Day 2 showed you how the model thinks. Day 3 shows you how to direct it — system prompts, few-shot examples, chain-of-thought. The craft, not the magic.
Every model call has a hidden preamble. It's your instructions before the user even speaks.
The system prompt is not a suggestion — it shapes persona, rules, and output format. The same model behaves like a completely different product depending on what's in it.
You are a senior software engineer conducting a thorough code review.
• Be direct and specific — no flattery • Flag every issue, ranked by severity • Suggest the exact fix, not just the problem
Format: [SEVERITY] — issue — fix Output as a structured review.
You are a senior software engineer conducting a thorough code review.
• Be direct and specific — no flattery • Flag every issue, ranked by severity • Suggest the exact fix, not just the problem
Format: [SEVERITY] — issue — fix
"The system prompt is not a setting. It's software. It should be version-controlled, tested, and deployed like code."
Show, don't tell. Examples teach format better than instructions.
Instructions describe what you want. Examples demonstrate it. The model infers the pattern — output structure, tone, level of detail — from what it sees.
Min et al. (2022) found that random labels in few-shot examples barely hurt performance. The model learns format and structure — not the specific input-to-label mapping.
Extract action items from: 'We agreed that Sarah will finish the report by Friday, and Tom should book the venue by next week. Also, everyone needs to review the budget doc before Monday.'
There are several action items mentioned in this text. Sarah has been tasked with finishing the report, with Friday as her deadline. Tom needs to book the venue sometime next week. Additionally, the entire team is expected to review the budget document before Monday. These represent the main commitments discussed...
Force the model to show its work. The answer follows the reasoning.
When the model jumps straight to an answer, it's using fast pattern matching — System 1 thinking. Chain-of-thought makes it slow down, allocate tokens to intermediate steps, and reason before committing.
Kojima et al. (2022) found that adding "Let's think step by step" to prompts improved accuracy on the MultiArith benchmark from 17.7% → 78.7%. Five words. No fine-tuning. No new model.
Each reasoning step is a token. More tokens = more compute allocated to the problem before the final answer token is generated. The model literally thinks more.
If prompts are code, prompt injection is the SQL injection of AI.
A user (or content in the environment) embeds instructions that override your system prompt. The model can't tell the difference between your instructions and the attacker's.
OWASP named it the #1 vulnerability in their LLM Top 10 (2023). No complete defence exists. This is not a solvable problem yet — it's a fundamental architectural challenge.
All from peer-reviewed research. All directly applicable tomorrow.
Kojima et al. (2022) "Large Language Models are Zero-Shot Reasoners" showed that adding this phrase lifted accuracy on MultiArith from 17.7% to 78.7%. No new model. No fine-tuning. Zero additional training. Five words appended to the prompt.
Min et al. (2022) "Rethinking the Role of Demonstrations for In-Context Learning" tested few-shot prompts with randomly scrambled labels. Performance barely dropped. The model learns the output structure and format from examples — not the specific input-to-label mapping.
Liu et al. (2023) "Lost in the Middle: How Language Models Use Long Contexts" found that model performance forms a U-shape across position.

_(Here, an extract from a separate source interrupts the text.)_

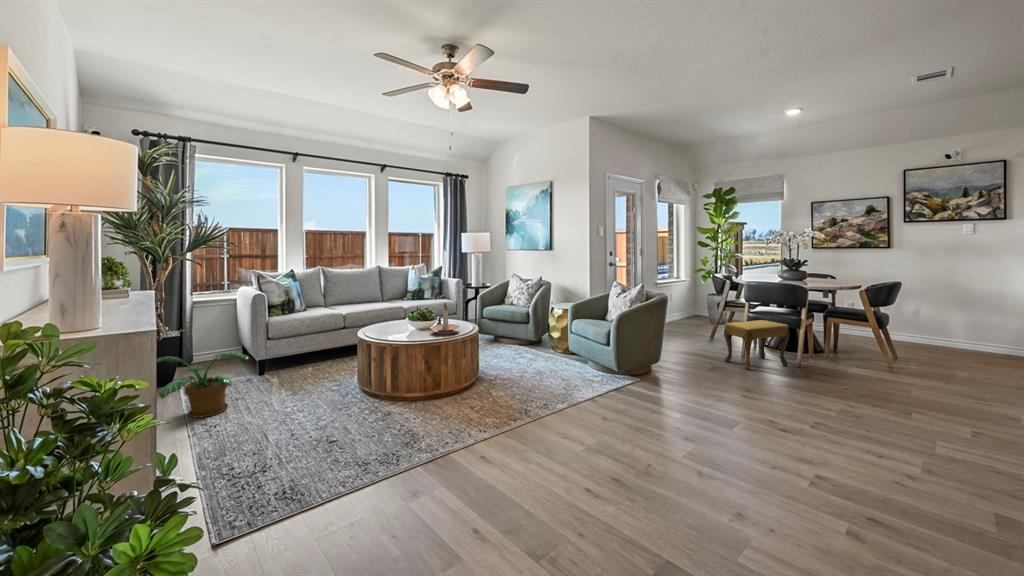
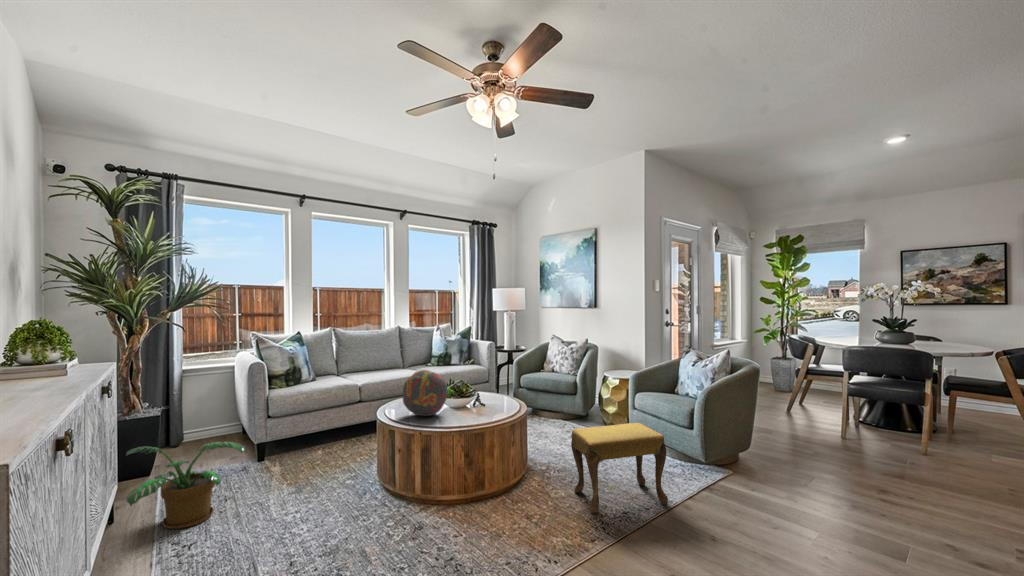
decorative orb: none [376,299,413,335] -> present [403,370,448,416]
candle holder: present [432,303,460,334] -> none [470,374,505,415]
footstool: present [724,320,790,370] -> present [571,423,668,514]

The model attends strongly to the beginning and end of context. Content placed in the middle is systematically under-attended.
OWASP released the LLM Top 10 in 2023. Prompt injection — where user content overrides system instructions — came first. Every major lab acknowledges it. No one has solved it. It's a fundamental challenge: the model processes instructions and data in the same channel.
Sclar et al. (2023) "Quantifying Language Models' Sensitivity to Spurious Features in Prompt Design" showed that changing only prompt formatting — capitalization, punctuation, spacing, label tokens — can shift accuracy by over 50 points on identical tasks with identical models.
Wei et al. (2022) "Chain-of-Thought Prompting Elicits Reasoning in Large Language Models" found that CoT consistently improved reasoning only in models above ~100B parameters. Below that threshold, adding reasoning steps often made performance worse — the small model would generate plausible-sounding but incorrect chains.
These aren't optional. Day 4 assumes you've felt these in your hands.
Take a task you currently do manually and write a system prompt for it. Version 1 will be bad. Write version 2. Iterate until it works 8/10 times.
Start with: persona → rules → format. Don't skip the format section — it's where most prompts fail.
Find a prompt that isn't working well. Add 2–3 examples of the correct output. Compare before and after.
The classic upgrade path: struggling 0-shot → add few-shot examples → add "Let's think step by step" for reasoning tasks.